Actually, Beautiful Thing walks an interesting
and delicate line, and this is what makes it a good film. Director Hettie
MacDonald (who has since mainly worked in TV) and writer Jonathan Harvey
(adapting his own 1993 play) tip now and again just slightly, in two different directions,
away from this everyday populist misery. On one side, the film dares to look
into the abyss: it contemplates the violence of domestic abuse, the pain of
separation, dysfunction and broken families, the social oppressions and
prejudices that weigh down on anyone who differs from the social norm. (Ken Loach’s
former collaborator Tony Garnett is one of the producers here.) This is,
essentially, a story of two gay teenagers (Glen Berry as Jamie and Scott Neal
as Ste) in a working-class environment, struggling to express and acknowledge
their own sexuality within a world that generally wants to deny it. But, on the
other side of everyday survival, the film also looks to something more
optimistic, something that’s indeed Utopian.
Beautiful Thing has been both
praised and derided as an “urban fairy tale” – a phrase handily spread by its
publicity campaign. The fairy tale touch is its Utopian, romantic side, and I
confess that I was utterly won over and charmed on this level. There comes a
moment when reality – hard, grim, miserable reality – starts slowly sliding
away. We enter a space of mutual love, sudden and unexpected support from
friends and family members, sunshine and song. The film doesn’t become a total
fantasy trip, but it does approach such a destination.

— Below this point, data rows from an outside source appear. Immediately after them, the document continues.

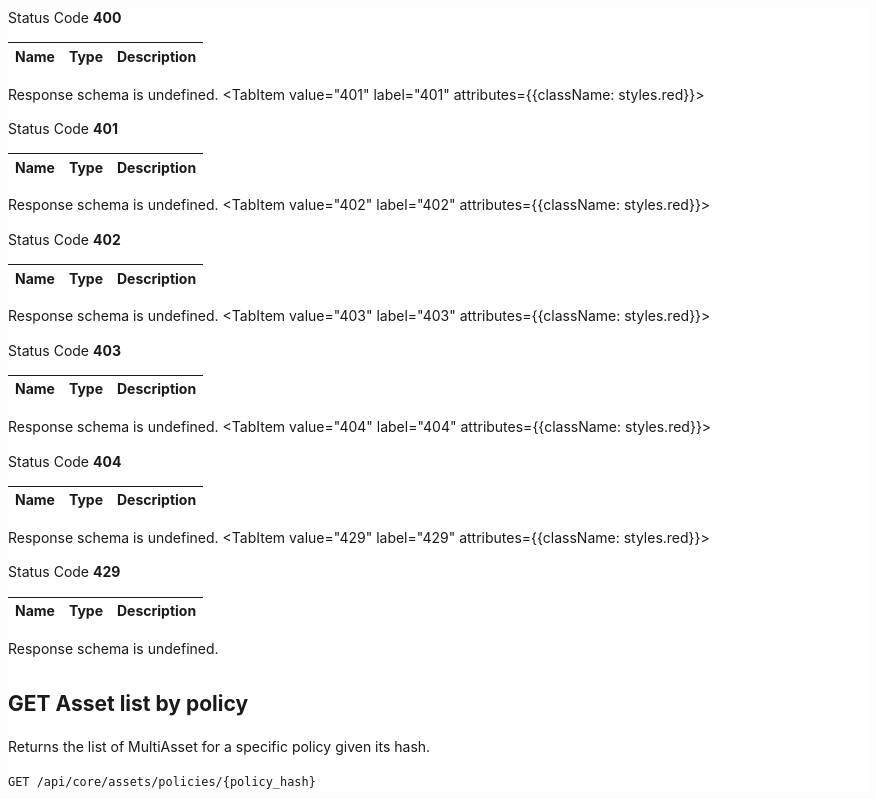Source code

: </TabItem> 
<TabItem value="400" label="400" attributes={{className: styles.red}}>

Status Code **400**

|Name|Type|Description| 
|---|---|---|
Response schema is undefined.
</TabItem> 
<TabItem value="401" label="401" attributes={{className: styles.red}}>

Status Code **401**

|Name|Type|Description| 
|---|---|---|
Response schema is undefined.
</TabItem> 
<TabItem value="402" label="402" attributes={{className: styles.red}}>

Status Code **402**

|Name|Type|Description| 
|---|---|---|
Response schema is undefined.
</TabItem> 
<TabItem value="403" label="403" attributes={{className: styles.red}}>

Status Code **403**

|Name|Type|Description| 
|---|---|---|
Response schema is undefined.
</TabItem> 
<TabItem value="404" label="404" attributes={{className: styles.red}}>

Status Code **404**

|Name|Type|Description| 
|---|---|---|
Response schema is undefined.
</TabItem> 
<TabItem value="429" label="429" attributes={{className: styles.red}}>

Status Code **429**

|Name|Type|Description| 
|---|---|---|
Response schema is undefined.
</TabItem> 
</Tabs>

## <span class="theme-doc-version-badge badge badge--success">GET</span> Asset list by policy

Returns the list of MultiAsset for a specific policy given its hash.

`GET /api/core/assets/policies/{policy_hash}`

This resembles, in a
sense, the Hollywood tradition of romantic utopias, from musicals such as
Vincente Minnelli’s Brigadoon (1954) to contemporary Steven Spielberg
epics like The Color Purple (1985): all the bad things disappear, and good vibes
magically remake and recast the world into a better, infinitely more liveable
place.
Beautiful Thing sticks, to the very
end, with the co-ordinates of its real, concrete world: high-rise flats, streets,
disgruntled neighbours, daily irritations. But it allows its characters to
dream and, more than that, it lets their dreaming transform their world just a
little, for a precious, frozen moment.